Chattanooga, TN — It only took No. 2 Notre Dame’s Arike Ogunbowale 30 seconds to snag a rebound and throw up a perfect fadeaway to set the tone Tuesday night in Chattanooga, Tenn.
But then again, that’s been the story of the season for head coach Muffet McGraw’s Irish—start out strong, finish like one of the top teams in the nation.
“I was very pleased with the start we had,” McGraw said. “Coming off of break, we only had one practice yesterday, and I was a little worried about how we were going to come out. I think offensively we really looked good, which I thought would be the other way. I thought we would play better defensively and be a little rough on offense.”
Turnovers, fouls and fast play combined to put the smart-shooting Irish up 10 before the Chattanooga Lady Mocs scored their first bucket. And Notre Dame looked nothing less than flawless on their fourth-straight road game.
Chattanooga’s aggressive play began to show with six minutes left in the first quarter, a slow start for head coach Jim Foster’s four-time Southern Conference champions who came into the contest having played five already against Top 25 ranked opponents and three against teams ranked in the top four.
Strong lane presence by the Irish set the tone, as well as nabbing offensive and defensive rebounds alike. At the end of the first quarter, Notre Dame had set up a dominating lead of 26-12, capped off by yet another Ogunbowale jumper.
The matchup between these two teams capped off the Irish’s non-conference schedule and augmented a now 15-game road winning streak, one of the best streaks in the history of women’s NCAA basketball.

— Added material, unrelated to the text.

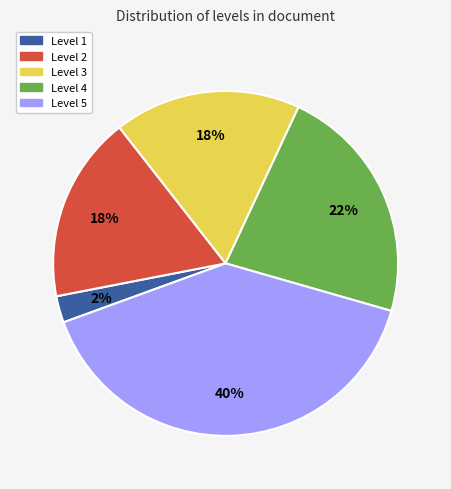

How many slices are in this pie chart?

5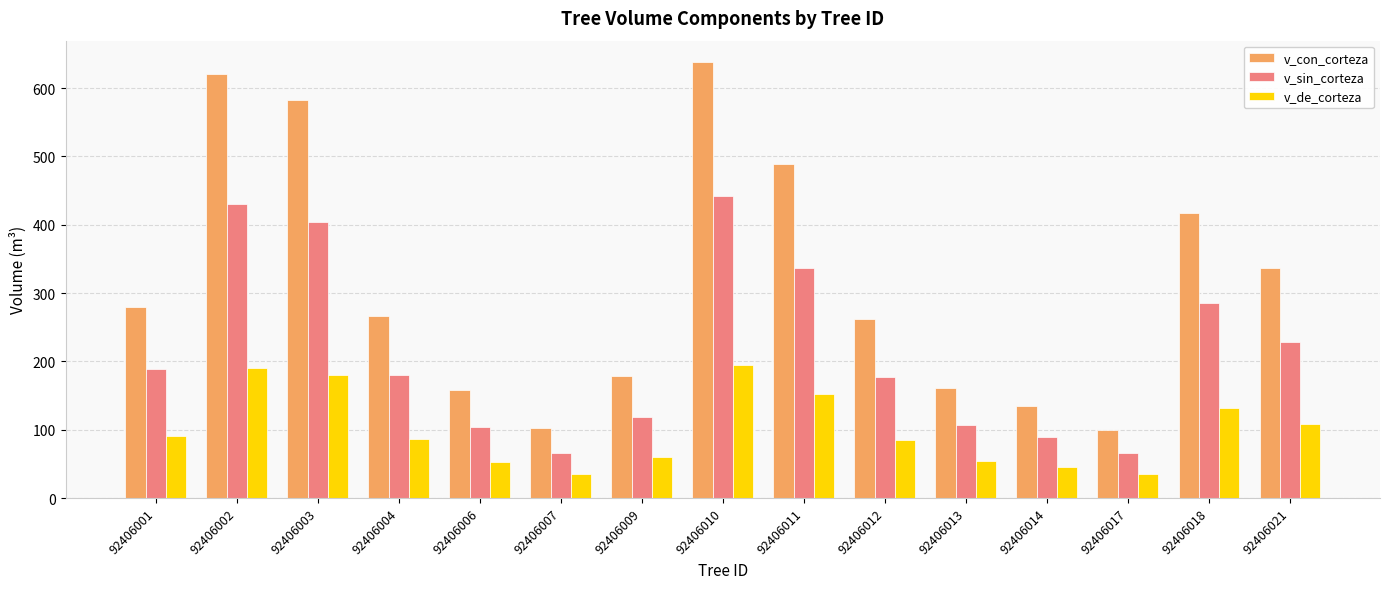

How many bars are there in each group?

3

However, the matchup also meant just a little bit more for McGraw. It was her sixth win as head coach against a Foster-coached team—the man who first hired her as his assistant at St. Joseph’s in 1980. McGraw’s hiring replaced yet another familiar face in the women’s basketball scene, UConn head coach Geno Auriemma.
Since coming to Notre Dame, McGraw is now 6-0 against Foster-coached teams, having lost the first three matchups against him when she was the head coach at Lehigh. Possibly the most noteworthy game against Foster was a 72-64 win for McGraw, which carried her Fighting Irish to the 2001 Elite Eight, and later the team’s first national championship.

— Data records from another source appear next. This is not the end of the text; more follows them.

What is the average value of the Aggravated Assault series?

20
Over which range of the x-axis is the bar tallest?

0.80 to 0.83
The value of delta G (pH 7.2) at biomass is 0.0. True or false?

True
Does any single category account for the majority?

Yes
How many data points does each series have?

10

But mentor and worthy opponent might not be Foster’s most important title to McGraw—he’s also the godfather of her son, Murphy.
The Lady Mocs would nail a 3-pointer to start off the second in an attempt to charge the offense and the home crowd. But thanks to a stout Irish defense, there would be limited penetration of the lane all game.
“We know how to play hard in the second, third and fourth quarter,” Foster said. “We've done it at Louisville, we've done it here, we've done it with Connecticut, we've done it with very good teams.
“We have to start games better and understand what that means.”
Notre Dame ran the score up to 44-29 at the half, shooting 58.1 field goal percentage and nabbing 25 rebounds en route. Chattanooga held a 36.4 field goal and three point percentage, but only added 12 rebounds to the contest. Both teams netted 7 turnovers.
The Lady Mocs began to find their way up the lane in the third quarter, though most of their shots would come close to taking the full 30 seconds. However, their defensive attempts would come with a price as starting forward Jasmine Joyner tacked on her third foul with 6 minutes left in the third.
The Irish would take the third quarter with a 64-46 lead.
Chattanooga would look to establish momentum throughout the second half, snagging chunks of it, only to be vanquished by a devastating Irish team.
Notre Dame would take the second meeting between the two teams 79-58, nearing the previous victory’s score of 88-53 in 2014.
“Brianna (Turner) was amazing,” McGraw said. “She proved why she's an All-American, and Lindsay Allen as well. These two really ran the team. They did everything they need to do to get the win.”
Turner led the Irish with 24 points, going 10 of 13 on field goals and adding 5 rebounds, while Allen posted a triple-double with 11 points, 11 rebounds and 12 assists. Queen Alford led the Lady Mocs with 24 points, as well.